> **Problem to work on**:
Take the data that follows and return it exactly.

(Page-level text extractions)
%%

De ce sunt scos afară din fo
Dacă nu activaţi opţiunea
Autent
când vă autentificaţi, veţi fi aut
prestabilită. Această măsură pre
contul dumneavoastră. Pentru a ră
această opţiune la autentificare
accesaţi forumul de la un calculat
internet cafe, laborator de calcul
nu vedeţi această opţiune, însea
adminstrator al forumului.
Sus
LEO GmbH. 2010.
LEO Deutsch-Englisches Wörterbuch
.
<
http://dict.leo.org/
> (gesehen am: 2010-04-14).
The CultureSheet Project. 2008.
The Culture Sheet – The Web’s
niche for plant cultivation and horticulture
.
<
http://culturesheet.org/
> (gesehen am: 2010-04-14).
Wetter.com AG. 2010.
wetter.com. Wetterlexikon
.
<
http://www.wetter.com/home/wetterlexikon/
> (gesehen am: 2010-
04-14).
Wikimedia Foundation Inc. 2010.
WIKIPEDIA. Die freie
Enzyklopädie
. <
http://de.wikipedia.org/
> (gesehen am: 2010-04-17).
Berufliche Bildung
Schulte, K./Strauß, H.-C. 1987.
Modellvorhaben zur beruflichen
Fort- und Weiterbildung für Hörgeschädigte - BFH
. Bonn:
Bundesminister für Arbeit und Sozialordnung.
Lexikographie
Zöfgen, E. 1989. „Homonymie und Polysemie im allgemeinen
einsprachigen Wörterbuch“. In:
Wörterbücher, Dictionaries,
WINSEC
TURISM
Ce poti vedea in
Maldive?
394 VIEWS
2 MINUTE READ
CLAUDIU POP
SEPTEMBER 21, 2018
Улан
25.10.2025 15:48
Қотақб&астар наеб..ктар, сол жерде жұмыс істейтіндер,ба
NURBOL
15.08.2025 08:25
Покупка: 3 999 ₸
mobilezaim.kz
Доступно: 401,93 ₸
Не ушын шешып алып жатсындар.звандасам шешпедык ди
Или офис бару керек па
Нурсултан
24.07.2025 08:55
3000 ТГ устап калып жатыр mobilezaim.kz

%%

> **Expected answer**:
De ce sunt scos afară din fo
Dacă nu activaţi opţiunea
Autent
când vă autentificaţi, veţi fi aut
prestabilită. Această măsură pre
contul dumneavoastră. Pentru a ră
această opţiune la autentificare
accesaţi forumul de la un calculat
internet cafe, laborator de calcul
nu vedeţi această opţiune, însea
adminstrator al forumului.
Sus
LEO GmbH. 2010.
LEO Deutsch-Englisches Wörterbuch
.
<
http://dict.leo.org/
> (gesehen am: 2010-04-14).
The CultureSheet Project. 2008.
The Culture Sheet – The Web’s
niche for plant cultivation and horticulture
.
<
http://culturesheet.org/
> (gesehen am: 2010-04-14).
Wetter.com AG. 2010.
wetter.com. Wetterlexikon
.
<
http://www.wetter.com/home/wetterlexikon/
> (gesehen am: 2010-
04-14).
Wikimedia Foundation Inc. 2010.
WIKIPEDIA. Die freie
Enzyklopädie
. <
http://de.wikipedia.org/
> (gesehen am: 2010-04-17).
Berufliche Bildung
Schulte, K./Strauß, H.-C. 1987.
Modellvorhaben zur beruflichen
Fort- und Weiterbildung für Hörgeschädigte - BFH
. Bonn:
Bundesminister für Arbeit und Sozialordnung.
Lexikographie
Zöfgen, E. 1989. „Homonymie und Polysemie im allgemeinen
einsprachigen Wörterbuch“. In:
Wörterbücher, Dictionaries,
WINSEC
TURISM
Ce poti vedea in
Maldive?
394 VIEWS
2 MINUTE READ
CLAUDIU POP
SEPTEMBER 21, 2018
Улан
25.10.2025 15:48
Қотақб&астар наеб..ктар, сол жерде жұмыс істейтіндер,ба
NURBOL
15.08.2025 08:25
Покупка: 3 999 ₸
mobilezaim.kz
Доступно: 401,93 ₸
Не ушын шешып алып жатсындар.звандасам шешпедык ди
Или офис бару керек па
Нурсултан
24.07.2025 08:55
3000 ТГ устап калып жатыр mobilezaim.kz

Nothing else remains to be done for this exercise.